Instructions to follow
Copy the records below word for word, leaving out the pictures.
------
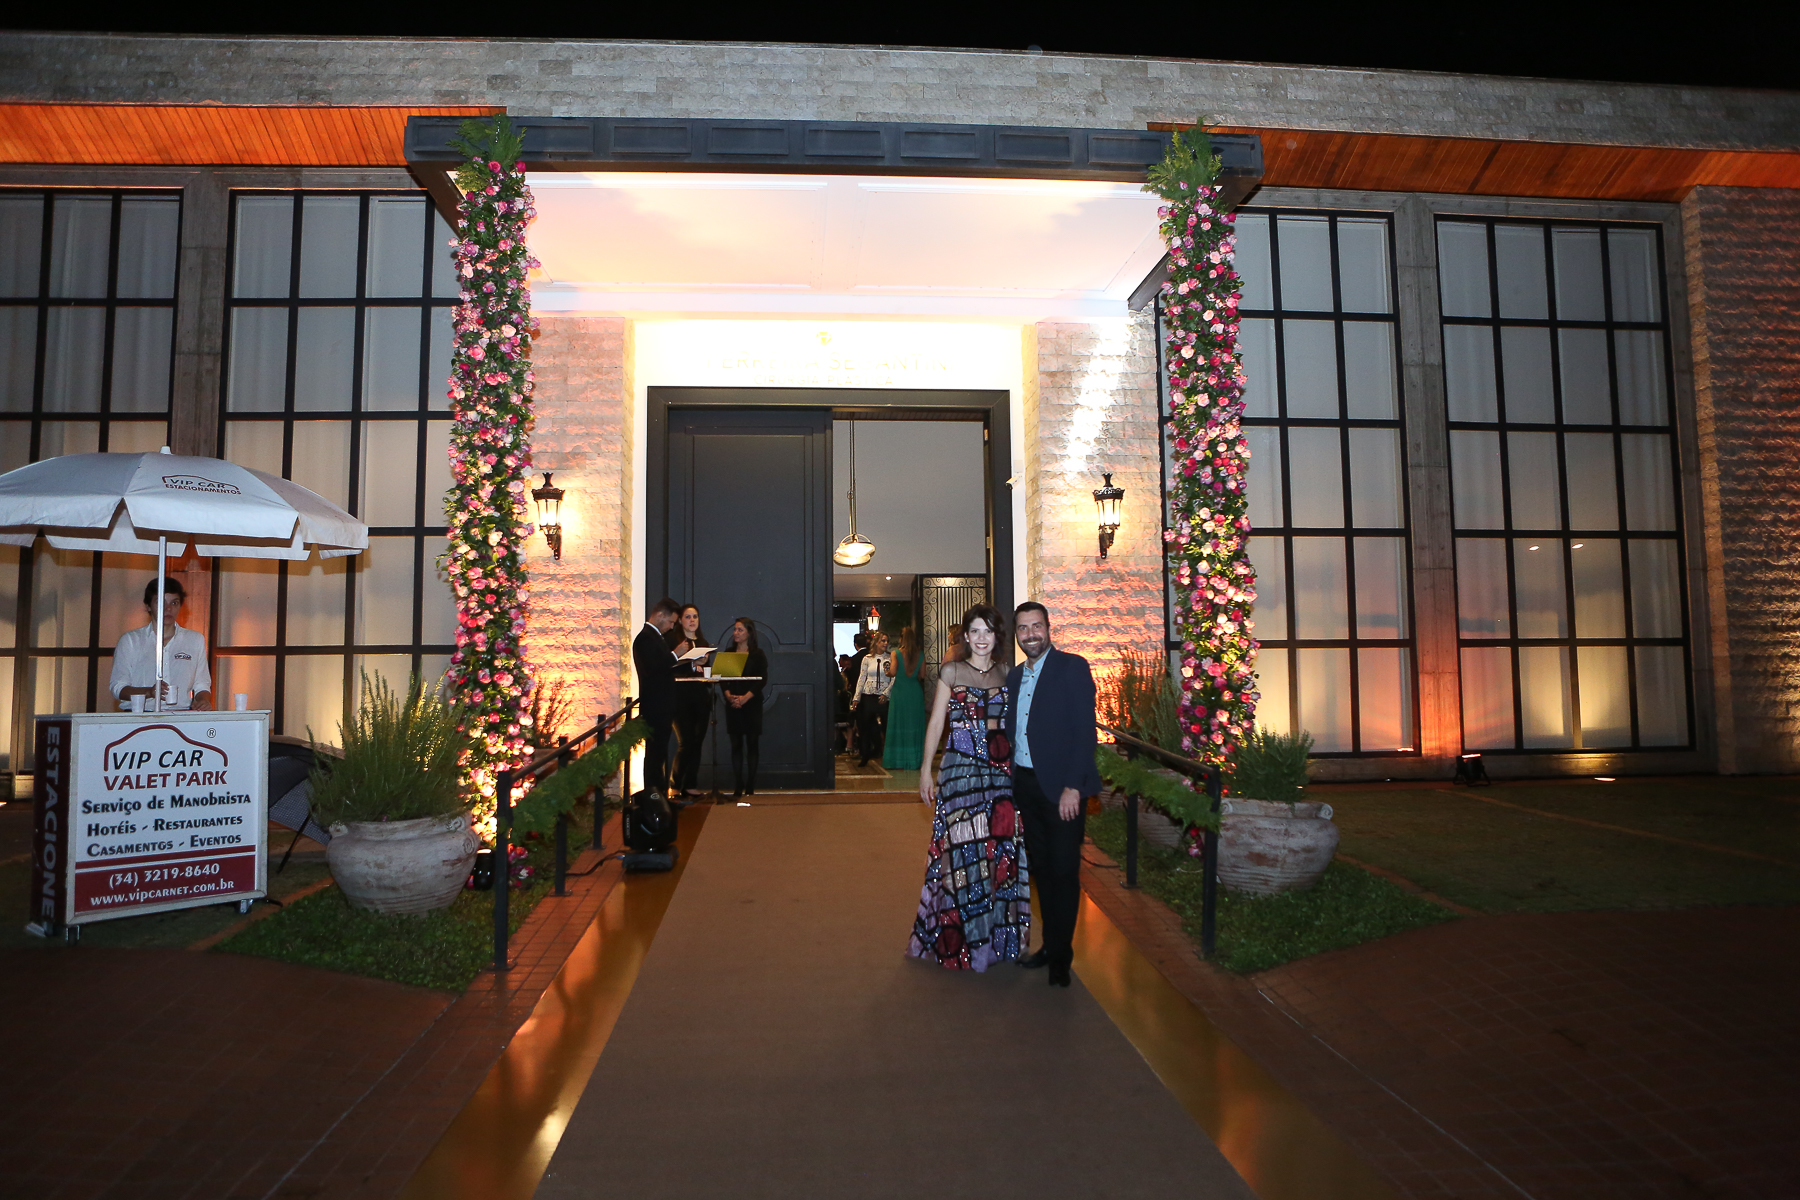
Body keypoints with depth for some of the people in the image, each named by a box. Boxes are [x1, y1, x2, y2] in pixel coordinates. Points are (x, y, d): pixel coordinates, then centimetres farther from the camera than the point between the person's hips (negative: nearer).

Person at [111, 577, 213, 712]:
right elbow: (117, 688, 6)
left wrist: (203, 700, -7)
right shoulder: (130, 640, 11)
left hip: (182, 716, 2)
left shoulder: (196, 640, 16)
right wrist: (149, 692, -13)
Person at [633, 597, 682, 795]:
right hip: (655, 706, -10)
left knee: (659, 751, 13)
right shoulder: (646, 638, -14)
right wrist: (675, 655, -18)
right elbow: (653, 669, -25)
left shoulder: (657, 637, 18)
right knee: (655, 751, -7)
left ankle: (660, 793, 19)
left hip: (662, 706, 10)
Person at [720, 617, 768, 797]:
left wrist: (745, 697, -16)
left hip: (752, 704, -3)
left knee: (752, 744, -1)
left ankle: (750, 787, 3)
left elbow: (762, 679, -6)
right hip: (732, 704, 3)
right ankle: (737, 788, 4)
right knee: (736, 745, 2)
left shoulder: (758, 654, 1)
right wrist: (728, 695, -12)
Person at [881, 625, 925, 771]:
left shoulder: (896, 653, -8)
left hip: (899, 691, -2)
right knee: (915, 724, 10)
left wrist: (887, 672, 5)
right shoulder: (920, 655, 0)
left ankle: (898, 761, 8)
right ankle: (914, 759, 12)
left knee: (898, 725, 6)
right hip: (916, 691, 2)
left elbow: (892, 672, -16)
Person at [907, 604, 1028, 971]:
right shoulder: (952, 671, 2)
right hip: (960, 770, -3)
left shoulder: (1006, 675, 9)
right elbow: (936, 723, 1)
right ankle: (959, 939, 14)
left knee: (1001, 851, 5)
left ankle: (998, 937, 22)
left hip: (1001, 772, 3)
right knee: (962, 851, -2)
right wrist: (925, 770, -3)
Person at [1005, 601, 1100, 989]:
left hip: (1061, 786, -6)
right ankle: (1050, 944, 27)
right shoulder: (1014, 676, 12)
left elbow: (1084, 730, -14)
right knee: (1042, 868, 14)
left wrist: (1072, 787, -19)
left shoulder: (1072, 667, -8)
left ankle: (1061, 955, 15)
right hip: (1026, 784, 6)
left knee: (1063, 871, 1)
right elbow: (1012, 731, 14)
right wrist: (1011, 780, 1)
------
Exercise result
Body keypoints with depth for some of the people in the image, each named by a box. Boxes are [x1, y1, x2, y2] in pixel coordinates. Points are (x, y, d): pixel coordinates, then centimetres farther from the camera than the point between the person's hips (negative: nearer).

Person at [111, 577, 213, 712]:
right elbow: (117, 688, 6)
left wrist: (203, 700, -7)
right shoulder: (130, 640, 11)
left hip: (182, 716, 2)
left shoulder: (196, 640, 16)
right wrist: (149, 692, -13)
Person at [633, 597, 682, 795]:
right hip: (655, 706, -10)
left knee: (659, 751, 13)
right shoulder: (646, 638, -14)
right wrist: (675, 655, -18)
right elbow: (653, 669, -25)
left shoulder: (657, 637, 18)
right knee: (655, 751, -7)
left ankle: (660, 793, 19)
left hip: (662, 706, 10)
Person at [720, 617, 768, 797]:
left wrist: (745, 697, -16)
left hip: (752, 704, -3)
left knee: (752, 744, -1)
left ankle: (750, 787, 3)
left elbow: (762, 679, -6)
right hip: (732, 704, 3)
right ankle: (737, 788, 4)
right knee: (736, 745, 2)
left shoulder: (758, 654, 1)
right wrist: (728, 695, -12)
Person at [881, 625, 925, 771]:
left shoulder: (896, 653, -8)
left hip: (899, 691, -2)
right knee: (915, 724, 10)
left wrist: (887, 672, 5)
right shoulder: (920, 655, 0)
left ankle: (898, 761, 8)
right ankle: (914, 759, 12)
left knee: (898, 725, 6)
right hip: (916, 691, 2)
left elbow: (892, 672, -16)
Person at [907, 604, 1028, 971]:
right shoulder: (952, 671, 2)
right hip: (960, 770, -3)
left shoulder: (1006, 675, 9)
right elbow: (936, 723, 1)
right ankle: (959, 939, 14)
left knee: (1001, 851, 5)
left ankle: (998, 937, 22)
left hip: (1001, 772, 3)
right knee: (962, 851, -2)
right wrist: (925, 770, -3)
Person at [1005, 601, 1100, 989]:
left hip: (1061, 786, -6)
right ankle: (1050, 944, 27)
right shoulder: (1014, 676, 12)
left elbow: (1084, 730, -14)
right knee: (1042, 868, 14)
left wrist: (1072, 787, -19)
left shoulder: (1072, 667, -8)
left ankle: (1061, 955, 15)
right hip: (1026, 784, 6)
left knee: (1063, 871, 1)
right elbow: (1012, 731, 14)
right wrist: (1011, 780, 1)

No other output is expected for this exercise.